6. The backend (do not rebuild) — now concrete
SparkControl, on the operator's Start9 LAN, fronting two DGX Sparks:
- STT: NVIDIA Parakeet TDT 0.6B —
POST /v1/audio/transcriptions(OpenAI-compatible). - Diarization: NVIDIA Sortformer 4spk-v1 —
POST /api/audio/diarize-chunk(anonymous clusters + voiceprints) andPOST /api/audio/transcribe-with-speakers. - Embeddings: NVIDIA TitaNet (192-dim voiceprints).
- ★ Primary endpoint for this app:
POST /api/audio/label-merge— diarize + name from the visual timeline (+ voiceprint fallback), optionally transcribe, in one synchronous call. - Health/discovery:
GET /api/status,GET /api/endpoints,GET /v1/models.

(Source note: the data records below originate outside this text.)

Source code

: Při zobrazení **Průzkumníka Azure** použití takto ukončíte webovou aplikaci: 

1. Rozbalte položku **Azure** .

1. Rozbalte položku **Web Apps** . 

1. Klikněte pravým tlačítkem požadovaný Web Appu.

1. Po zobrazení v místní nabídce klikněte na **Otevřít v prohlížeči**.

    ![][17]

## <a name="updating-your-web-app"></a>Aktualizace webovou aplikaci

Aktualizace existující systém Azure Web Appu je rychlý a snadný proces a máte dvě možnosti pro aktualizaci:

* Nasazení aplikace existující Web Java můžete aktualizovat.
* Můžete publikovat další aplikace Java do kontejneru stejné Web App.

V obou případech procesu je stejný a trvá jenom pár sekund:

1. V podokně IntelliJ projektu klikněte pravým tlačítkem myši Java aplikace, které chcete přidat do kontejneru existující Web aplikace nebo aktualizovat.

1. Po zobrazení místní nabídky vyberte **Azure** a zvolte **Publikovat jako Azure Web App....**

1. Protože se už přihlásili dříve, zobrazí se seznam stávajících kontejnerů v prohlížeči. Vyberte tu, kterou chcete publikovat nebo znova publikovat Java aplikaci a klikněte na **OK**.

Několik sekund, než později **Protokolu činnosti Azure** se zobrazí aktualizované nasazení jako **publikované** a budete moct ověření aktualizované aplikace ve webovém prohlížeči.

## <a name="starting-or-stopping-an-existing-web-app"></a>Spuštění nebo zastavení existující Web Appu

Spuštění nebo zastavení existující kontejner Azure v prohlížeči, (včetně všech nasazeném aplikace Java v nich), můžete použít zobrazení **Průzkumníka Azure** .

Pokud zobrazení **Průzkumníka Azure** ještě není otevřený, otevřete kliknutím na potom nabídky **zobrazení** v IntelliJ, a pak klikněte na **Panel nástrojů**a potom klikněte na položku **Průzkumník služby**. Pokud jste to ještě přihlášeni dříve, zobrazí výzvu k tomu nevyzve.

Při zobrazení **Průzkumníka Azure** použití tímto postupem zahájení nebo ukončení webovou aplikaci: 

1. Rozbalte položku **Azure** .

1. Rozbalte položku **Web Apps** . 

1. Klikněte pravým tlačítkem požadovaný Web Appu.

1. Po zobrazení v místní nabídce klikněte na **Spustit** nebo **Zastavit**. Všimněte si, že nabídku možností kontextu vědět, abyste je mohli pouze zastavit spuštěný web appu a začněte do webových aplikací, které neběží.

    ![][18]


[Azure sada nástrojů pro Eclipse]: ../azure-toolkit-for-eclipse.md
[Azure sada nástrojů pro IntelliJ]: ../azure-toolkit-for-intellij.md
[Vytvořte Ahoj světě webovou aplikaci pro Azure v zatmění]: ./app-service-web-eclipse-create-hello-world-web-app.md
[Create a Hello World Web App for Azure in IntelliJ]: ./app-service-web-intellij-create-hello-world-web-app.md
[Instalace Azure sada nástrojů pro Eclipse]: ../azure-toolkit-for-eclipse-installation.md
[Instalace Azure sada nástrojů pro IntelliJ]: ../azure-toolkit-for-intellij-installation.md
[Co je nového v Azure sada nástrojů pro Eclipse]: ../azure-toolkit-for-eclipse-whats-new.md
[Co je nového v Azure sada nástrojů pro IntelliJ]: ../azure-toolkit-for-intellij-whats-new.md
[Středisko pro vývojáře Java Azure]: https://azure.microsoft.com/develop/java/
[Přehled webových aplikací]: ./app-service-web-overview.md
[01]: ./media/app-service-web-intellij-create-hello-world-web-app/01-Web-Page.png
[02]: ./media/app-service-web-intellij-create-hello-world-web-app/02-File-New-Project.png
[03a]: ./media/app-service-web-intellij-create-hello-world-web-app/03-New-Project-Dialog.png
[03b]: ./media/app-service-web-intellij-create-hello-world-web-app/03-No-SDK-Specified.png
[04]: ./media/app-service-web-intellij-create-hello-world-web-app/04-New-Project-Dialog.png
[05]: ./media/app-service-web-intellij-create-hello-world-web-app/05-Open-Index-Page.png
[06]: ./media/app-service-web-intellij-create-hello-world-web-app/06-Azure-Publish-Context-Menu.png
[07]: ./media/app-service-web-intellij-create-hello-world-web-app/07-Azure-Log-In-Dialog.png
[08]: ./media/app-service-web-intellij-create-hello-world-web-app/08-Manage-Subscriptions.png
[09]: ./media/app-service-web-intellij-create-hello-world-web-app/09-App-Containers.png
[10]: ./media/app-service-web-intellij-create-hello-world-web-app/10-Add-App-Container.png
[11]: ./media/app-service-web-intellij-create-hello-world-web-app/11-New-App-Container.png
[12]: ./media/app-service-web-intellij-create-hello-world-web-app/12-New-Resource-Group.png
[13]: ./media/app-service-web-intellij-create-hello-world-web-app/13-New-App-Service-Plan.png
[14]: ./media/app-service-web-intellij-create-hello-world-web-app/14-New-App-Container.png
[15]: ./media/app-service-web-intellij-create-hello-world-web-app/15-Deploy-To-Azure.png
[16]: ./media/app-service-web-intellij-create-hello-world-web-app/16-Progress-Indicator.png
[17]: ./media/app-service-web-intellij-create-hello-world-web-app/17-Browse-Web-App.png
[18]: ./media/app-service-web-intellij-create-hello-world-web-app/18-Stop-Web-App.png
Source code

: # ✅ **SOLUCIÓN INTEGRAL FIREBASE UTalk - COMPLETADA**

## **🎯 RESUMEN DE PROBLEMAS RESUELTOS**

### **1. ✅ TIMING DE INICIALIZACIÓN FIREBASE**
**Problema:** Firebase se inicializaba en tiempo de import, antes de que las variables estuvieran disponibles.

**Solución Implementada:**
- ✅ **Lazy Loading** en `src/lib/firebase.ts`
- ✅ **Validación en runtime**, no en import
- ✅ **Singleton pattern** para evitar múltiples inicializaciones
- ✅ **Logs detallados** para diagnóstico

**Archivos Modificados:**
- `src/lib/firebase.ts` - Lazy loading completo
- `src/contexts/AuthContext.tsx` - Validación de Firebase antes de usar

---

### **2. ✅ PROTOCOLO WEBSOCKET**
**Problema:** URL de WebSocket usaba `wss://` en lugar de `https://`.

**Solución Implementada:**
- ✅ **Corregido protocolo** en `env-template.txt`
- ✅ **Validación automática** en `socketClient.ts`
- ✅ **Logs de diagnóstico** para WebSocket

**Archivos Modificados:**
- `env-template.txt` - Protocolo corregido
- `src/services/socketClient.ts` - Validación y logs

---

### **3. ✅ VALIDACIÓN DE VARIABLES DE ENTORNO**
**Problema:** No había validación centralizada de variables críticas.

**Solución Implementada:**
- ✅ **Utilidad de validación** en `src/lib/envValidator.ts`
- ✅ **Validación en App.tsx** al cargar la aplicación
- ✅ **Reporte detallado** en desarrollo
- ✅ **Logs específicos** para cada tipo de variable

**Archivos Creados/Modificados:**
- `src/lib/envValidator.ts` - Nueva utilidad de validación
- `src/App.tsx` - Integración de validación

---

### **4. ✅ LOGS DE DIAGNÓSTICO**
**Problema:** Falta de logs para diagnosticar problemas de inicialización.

Full request/response shapes, curl examples, limits, and error formats are in
03_DATA_CONTRACTS.md.
7. Remaining open items (small)
- Base URL — RESOLVED. A private LAN host — a
.localmDNS name (preferred over a raw IP, since it survives IP changes) — configured in Settings or via theSPARK_BACKEND_URLenv var, and never committed. Ship a neutral placeholder as the default; keep it editable in settings. Service-discovery atGET /api/endpoints. - Send trigger — assume auto-POST on call end; expose a "hold for review" toggle if the user wants to eyeball the timeline first.
- Retention — keep the session folder after a successful hand-off, or prune
audio and keep only
speakers.json+ voiceprints? Default: keep everything, user-configurable. - Voiceprint update policy — overwrite vs running-average a person's stored
voiceprint across calls (see
02_ARCHITECTURE.md §2.9). Start simple (store/refresh latest high-confidence), refine later. - Signing — stable identity so macOS doesn't re-prompt for permissions on each rebuild.